Questions on the material:
1. Answer these from the forum post on writing an LLVM backend, one line each:
(a) Which processor is the backend being written for?
(b) What two reasons does the writer give for the project?
(c) According to the post, what do some of the processor's instructions have in front of them?
2. Carry the forum post about writing an LLVM backend for the MC6809 further, starting right after its final sentence.

Exercise passage:
⁂

Strategy for writing a new LLVM backend?


I'm playing around with an LLVM backend for the MC6809 8-bit processor. This is both so that I can learn LLVM and I would like a halfway-decent cross-compiler for that processor. Yes, I am a sucker for punishment!

I'm getting very tied up in the implementation details, hence my request for advice.

The MC6809 instruction set is very clean at the assembly language level, but the binary opcodes are not so helpful. Some instructions have a prefix byte, and due to the rich addressing modes, the instructions are very variable in length, and not necessarily neat or consistent. There is only very limited scope for packing known bit patterns like a a $src or $dst field.

Where it would be nice to have (e.g.)

  ADDA 1,X
  ADDB $20FF
  ADDD #23
  ADDA [123,Y]

... or ...

  NEG addr
  NEG [3,Y]

... all matched with (say) "[(set $dst, (<opcode> $dst, $src)),(set $dst, (add $dst, $imm))]" - note the 2-argument mode - constructing the opcodes at the same time appears to be not possible. I think I can't do instruction matching this way. Multiclasses don't seem to quite get there either.

⁂

Pixel coordinate tracking data:
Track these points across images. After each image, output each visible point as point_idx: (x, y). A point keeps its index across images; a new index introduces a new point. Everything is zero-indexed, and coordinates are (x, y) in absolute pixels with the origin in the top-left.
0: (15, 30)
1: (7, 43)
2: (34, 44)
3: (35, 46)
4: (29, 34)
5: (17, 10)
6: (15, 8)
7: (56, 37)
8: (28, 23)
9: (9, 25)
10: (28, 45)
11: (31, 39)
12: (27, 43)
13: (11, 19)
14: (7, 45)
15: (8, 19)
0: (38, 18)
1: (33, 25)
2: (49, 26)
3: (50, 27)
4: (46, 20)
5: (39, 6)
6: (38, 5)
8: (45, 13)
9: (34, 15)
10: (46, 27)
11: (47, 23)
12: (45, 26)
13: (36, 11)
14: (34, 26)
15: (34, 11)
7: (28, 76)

⁂

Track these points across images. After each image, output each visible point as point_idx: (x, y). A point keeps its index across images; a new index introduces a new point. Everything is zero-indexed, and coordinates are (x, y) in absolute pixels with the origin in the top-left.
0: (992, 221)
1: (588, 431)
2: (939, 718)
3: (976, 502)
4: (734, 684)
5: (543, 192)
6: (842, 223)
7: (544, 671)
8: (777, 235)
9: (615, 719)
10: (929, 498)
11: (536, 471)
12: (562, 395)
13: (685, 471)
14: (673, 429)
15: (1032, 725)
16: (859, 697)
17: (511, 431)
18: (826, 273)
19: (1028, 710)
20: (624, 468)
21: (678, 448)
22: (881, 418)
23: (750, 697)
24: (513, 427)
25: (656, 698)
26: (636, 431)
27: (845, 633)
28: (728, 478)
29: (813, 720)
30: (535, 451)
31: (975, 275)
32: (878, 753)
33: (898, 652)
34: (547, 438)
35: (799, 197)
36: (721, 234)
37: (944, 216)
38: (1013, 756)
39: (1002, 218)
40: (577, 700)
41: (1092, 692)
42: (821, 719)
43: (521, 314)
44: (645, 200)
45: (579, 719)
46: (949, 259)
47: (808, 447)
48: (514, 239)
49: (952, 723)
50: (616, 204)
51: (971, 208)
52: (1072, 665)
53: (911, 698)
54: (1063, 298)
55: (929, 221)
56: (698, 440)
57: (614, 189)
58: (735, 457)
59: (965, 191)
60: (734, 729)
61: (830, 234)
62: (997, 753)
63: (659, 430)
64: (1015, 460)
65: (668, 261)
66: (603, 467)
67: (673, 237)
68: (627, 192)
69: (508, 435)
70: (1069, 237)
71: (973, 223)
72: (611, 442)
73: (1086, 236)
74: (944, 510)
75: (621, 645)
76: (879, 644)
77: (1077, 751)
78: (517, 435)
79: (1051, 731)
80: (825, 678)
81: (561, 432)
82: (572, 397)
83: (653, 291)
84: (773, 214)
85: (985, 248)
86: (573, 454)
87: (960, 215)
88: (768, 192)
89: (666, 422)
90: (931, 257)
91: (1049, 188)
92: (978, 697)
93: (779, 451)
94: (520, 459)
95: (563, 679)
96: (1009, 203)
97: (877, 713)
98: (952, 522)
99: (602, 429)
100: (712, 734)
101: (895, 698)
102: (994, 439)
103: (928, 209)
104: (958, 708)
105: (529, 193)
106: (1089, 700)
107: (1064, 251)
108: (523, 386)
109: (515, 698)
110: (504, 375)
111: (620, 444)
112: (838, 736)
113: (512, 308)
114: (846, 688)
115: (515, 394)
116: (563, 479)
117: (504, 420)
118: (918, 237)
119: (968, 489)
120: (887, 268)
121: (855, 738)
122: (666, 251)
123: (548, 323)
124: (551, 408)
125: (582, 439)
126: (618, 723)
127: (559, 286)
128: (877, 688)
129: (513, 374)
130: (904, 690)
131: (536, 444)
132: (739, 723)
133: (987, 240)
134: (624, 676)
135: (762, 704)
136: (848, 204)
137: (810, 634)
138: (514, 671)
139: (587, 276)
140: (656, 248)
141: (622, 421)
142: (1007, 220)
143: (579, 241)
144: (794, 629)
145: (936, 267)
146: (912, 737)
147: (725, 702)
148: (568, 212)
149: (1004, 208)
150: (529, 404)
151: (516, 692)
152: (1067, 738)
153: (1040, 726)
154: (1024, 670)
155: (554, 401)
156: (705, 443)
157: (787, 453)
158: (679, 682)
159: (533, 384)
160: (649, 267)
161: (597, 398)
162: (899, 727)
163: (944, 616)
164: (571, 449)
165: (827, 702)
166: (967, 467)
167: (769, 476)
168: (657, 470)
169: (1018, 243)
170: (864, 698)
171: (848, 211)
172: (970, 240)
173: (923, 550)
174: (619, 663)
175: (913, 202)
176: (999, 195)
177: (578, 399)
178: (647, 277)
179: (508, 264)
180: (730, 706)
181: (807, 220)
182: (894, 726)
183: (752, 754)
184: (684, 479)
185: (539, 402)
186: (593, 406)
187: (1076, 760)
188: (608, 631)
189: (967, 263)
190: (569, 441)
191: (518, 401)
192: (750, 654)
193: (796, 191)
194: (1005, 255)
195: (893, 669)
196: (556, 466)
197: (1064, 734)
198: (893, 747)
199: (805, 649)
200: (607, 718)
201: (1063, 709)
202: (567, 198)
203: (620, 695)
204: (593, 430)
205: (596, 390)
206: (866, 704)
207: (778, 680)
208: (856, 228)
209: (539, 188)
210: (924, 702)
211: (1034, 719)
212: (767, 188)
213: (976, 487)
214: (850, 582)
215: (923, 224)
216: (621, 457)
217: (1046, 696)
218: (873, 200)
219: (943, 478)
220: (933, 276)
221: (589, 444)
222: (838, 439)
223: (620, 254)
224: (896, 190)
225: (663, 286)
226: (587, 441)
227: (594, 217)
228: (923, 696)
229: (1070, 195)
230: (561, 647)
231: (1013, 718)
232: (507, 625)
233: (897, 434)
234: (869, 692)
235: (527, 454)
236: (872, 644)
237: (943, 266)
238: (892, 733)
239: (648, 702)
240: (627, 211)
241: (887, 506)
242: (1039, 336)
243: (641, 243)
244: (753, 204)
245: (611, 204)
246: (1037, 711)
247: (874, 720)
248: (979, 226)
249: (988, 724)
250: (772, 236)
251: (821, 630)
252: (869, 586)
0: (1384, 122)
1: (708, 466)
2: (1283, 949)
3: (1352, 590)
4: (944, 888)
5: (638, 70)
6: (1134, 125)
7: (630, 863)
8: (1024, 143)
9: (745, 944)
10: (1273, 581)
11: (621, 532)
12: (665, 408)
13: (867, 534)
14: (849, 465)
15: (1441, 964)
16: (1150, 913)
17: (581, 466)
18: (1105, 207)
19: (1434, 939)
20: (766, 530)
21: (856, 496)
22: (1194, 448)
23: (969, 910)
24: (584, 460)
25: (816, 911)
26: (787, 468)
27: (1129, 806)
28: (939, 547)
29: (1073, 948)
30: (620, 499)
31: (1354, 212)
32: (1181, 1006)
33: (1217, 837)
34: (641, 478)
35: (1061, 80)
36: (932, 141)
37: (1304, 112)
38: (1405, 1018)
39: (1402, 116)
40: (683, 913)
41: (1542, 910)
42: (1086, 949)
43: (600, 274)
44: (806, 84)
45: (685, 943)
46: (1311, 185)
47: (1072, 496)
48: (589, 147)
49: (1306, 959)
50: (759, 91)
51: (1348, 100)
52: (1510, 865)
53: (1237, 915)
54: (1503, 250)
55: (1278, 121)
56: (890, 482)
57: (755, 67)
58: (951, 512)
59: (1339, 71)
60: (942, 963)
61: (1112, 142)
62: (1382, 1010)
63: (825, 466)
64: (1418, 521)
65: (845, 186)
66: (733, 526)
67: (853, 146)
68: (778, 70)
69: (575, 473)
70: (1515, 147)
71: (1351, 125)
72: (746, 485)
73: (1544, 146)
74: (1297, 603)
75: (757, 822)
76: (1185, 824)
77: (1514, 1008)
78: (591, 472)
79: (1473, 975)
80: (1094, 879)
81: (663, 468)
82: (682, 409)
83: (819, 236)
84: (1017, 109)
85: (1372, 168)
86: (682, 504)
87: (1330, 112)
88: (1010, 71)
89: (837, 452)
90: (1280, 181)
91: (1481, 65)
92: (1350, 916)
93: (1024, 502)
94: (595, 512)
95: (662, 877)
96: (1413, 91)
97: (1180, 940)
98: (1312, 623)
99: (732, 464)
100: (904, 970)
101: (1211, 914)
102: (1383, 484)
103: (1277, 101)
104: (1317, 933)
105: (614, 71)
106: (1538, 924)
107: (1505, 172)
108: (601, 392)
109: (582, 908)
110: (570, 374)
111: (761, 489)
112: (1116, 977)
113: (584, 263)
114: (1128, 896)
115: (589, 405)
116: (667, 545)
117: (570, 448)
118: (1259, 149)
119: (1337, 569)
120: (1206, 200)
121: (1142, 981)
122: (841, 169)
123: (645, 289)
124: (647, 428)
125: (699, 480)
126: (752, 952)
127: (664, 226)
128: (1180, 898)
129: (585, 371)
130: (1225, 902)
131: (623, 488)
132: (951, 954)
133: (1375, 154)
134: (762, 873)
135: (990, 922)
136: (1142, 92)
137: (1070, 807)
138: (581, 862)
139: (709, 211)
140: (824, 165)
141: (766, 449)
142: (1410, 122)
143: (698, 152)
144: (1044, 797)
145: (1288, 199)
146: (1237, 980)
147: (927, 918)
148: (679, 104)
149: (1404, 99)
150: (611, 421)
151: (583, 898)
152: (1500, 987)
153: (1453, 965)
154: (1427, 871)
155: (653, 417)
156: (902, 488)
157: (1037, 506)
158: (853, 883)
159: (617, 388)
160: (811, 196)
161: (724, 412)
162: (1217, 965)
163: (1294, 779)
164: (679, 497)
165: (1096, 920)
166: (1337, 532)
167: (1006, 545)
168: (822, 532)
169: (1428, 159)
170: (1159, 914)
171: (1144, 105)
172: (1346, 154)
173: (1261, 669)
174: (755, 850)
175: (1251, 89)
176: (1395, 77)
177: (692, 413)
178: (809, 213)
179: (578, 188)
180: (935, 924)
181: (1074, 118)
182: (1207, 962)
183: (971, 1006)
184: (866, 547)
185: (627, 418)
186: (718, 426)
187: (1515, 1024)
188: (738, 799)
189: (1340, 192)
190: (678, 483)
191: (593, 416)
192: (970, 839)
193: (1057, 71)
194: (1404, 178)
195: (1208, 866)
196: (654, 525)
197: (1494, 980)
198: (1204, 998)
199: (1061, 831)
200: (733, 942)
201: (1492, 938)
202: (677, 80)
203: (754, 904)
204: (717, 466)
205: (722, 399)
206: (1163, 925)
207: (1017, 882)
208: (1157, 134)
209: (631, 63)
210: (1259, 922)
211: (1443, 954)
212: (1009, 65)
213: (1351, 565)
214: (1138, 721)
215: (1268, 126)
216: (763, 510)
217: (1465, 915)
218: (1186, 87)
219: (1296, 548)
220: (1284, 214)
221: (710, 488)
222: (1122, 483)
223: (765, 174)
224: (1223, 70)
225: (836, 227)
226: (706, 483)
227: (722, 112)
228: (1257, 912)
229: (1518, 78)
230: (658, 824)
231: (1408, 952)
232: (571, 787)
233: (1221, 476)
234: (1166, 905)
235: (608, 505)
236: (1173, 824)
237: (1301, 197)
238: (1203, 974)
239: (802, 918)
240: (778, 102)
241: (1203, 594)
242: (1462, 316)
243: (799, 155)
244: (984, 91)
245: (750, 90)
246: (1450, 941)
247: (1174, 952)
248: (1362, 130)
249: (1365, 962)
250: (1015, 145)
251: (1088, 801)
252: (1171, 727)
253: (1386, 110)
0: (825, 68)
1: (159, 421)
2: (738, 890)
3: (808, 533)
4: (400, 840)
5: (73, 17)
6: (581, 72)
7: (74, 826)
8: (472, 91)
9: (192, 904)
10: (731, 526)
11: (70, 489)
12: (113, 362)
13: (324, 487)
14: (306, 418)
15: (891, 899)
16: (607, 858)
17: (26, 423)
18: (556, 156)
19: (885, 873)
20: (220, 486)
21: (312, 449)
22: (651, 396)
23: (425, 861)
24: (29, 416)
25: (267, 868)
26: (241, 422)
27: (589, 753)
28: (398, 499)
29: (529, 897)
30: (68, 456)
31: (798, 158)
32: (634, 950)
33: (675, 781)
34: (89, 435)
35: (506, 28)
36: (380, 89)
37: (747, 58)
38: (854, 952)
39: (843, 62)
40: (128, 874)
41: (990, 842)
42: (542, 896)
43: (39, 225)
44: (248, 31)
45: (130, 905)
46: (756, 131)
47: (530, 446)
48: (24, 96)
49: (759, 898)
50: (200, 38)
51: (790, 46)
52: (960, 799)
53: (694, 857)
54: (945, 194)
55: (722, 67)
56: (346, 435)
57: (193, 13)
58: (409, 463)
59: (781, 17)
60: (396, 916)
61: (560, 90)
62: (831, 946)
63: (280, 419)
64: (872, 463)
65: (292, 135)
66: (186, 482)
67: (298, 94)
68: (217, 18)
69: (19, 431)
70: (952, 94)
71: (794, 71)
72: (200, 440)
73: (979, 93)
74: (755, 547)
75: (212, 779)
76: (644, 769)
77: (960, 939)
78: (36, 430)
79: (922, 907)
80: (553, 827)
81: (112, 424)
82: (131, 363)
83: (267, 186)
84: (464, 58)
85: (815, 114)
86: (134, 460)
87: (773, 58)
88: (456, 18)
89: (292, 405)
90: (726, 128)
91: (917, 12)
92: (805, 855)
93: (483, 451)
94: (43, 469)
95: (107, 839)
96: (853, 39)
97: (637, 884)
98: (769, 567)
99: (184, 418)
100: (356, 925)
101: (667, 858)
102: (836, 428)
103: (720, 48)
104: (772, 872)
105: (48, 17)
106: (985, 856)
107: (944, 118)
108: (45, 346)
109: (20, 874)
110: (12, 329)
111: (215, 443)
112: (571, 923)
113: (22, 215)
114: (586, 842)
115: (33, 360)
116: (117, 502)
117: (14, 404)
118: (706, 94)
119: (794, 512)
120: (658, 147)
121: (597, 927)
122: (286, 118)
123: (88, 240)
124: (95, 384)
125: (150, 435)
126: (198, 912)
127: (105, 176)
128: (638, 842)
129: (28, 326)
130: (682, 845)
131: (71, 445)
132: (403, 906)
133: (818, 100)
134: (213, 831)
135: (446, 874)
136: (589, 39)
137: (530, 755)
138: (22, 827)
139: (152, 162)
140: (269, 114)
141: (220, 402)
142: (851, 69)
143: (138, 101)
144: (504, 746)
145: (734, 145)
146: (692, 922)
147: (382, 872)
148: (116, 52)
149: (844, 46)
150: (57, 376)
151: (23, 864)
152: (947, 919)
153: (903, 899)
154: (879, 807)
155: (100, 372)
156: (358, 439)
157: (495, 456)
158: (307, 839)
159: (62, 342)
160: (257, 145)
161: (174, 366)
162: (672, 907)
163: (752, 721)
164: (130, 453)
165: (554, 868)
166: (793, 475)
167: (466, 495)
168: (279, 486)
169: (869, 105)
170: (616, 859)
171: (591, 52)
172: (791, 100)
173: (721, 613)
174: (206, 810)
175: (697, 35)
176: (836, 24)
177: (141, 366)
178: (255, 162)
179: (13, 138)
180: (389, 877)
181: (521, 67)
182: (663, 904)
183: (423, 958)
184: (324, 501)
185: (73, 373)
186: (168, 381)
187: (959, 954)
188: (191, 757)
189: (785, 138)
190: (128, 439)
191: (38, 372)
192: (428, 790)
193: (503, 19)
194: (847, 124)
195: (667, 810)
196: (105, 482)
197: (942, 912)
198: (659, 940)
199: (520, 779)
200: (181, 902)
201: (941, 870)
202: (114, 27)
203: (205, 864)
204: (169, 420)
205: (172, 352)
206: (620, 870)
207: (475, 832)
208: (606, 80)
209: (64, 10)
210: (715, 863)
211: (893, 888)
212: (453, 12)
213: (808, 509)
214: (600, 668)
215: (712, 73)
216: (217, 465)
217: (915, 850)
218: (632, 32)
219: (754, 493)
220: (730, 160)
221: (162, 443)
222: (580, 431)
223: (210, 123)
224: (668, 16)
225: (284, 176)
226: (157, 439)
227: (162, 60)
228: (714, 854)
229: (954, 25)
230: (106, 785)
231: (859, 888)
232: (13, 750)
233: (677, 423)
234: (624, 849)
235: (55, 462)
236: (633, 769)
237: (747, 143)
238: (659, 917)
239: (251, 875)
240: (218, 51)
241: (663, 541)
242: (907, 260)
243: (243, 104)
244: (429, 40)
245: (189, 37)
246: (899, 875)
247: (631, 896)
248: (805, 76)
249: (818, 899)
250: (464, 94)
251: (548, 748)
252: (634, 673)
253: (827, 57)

⁂

Answers below:
1.
(a) The MC6809 8-bit processor.
(b) To learn LLVM and to get a halfway-decent cross-compiler for that processor.
(c) A prefix byte.

2.
So far I've got the whole instruction set in MC6809Instr(Format|Info).td (the indexed modes need some work as the postbytes are messy), without any matching, and I suspect I'll need to do all the instruction selection in the MC6809ISel* files. All the different types (immediate, indexed, inherent etc are there as separate instructions ordered by primary opcode (plus prefix byte if there is one).

1) Am I making sense, and is my approach so far sane?
1a) Once I have defined all the instructions, will grouping them by function and selecting the right one(s) in C++ code in the *ISel*.cpp files make more sense?

2) Using MSP430 as a base, how do I force the TwoAddressInstructionPass to be run at the right time?

Thanks and happy new year to all!


Hi Mark,

To deal with multiple addressing mode instruction selection for same opcodes following can be done :-

1/ Define different instruction patterns for a give operator DAG node with different operands and emitting different asm string.

2/ Define custom DAG nodes during target lowering (TargetLowering::LowerOperation) and write a dumb selector to emit necessary asm strings for custom nodes.

3/ Take a cue from X86 ComplexPattern where pattern matching for addressing mode is done using explicit C++ code.

Hope this helps.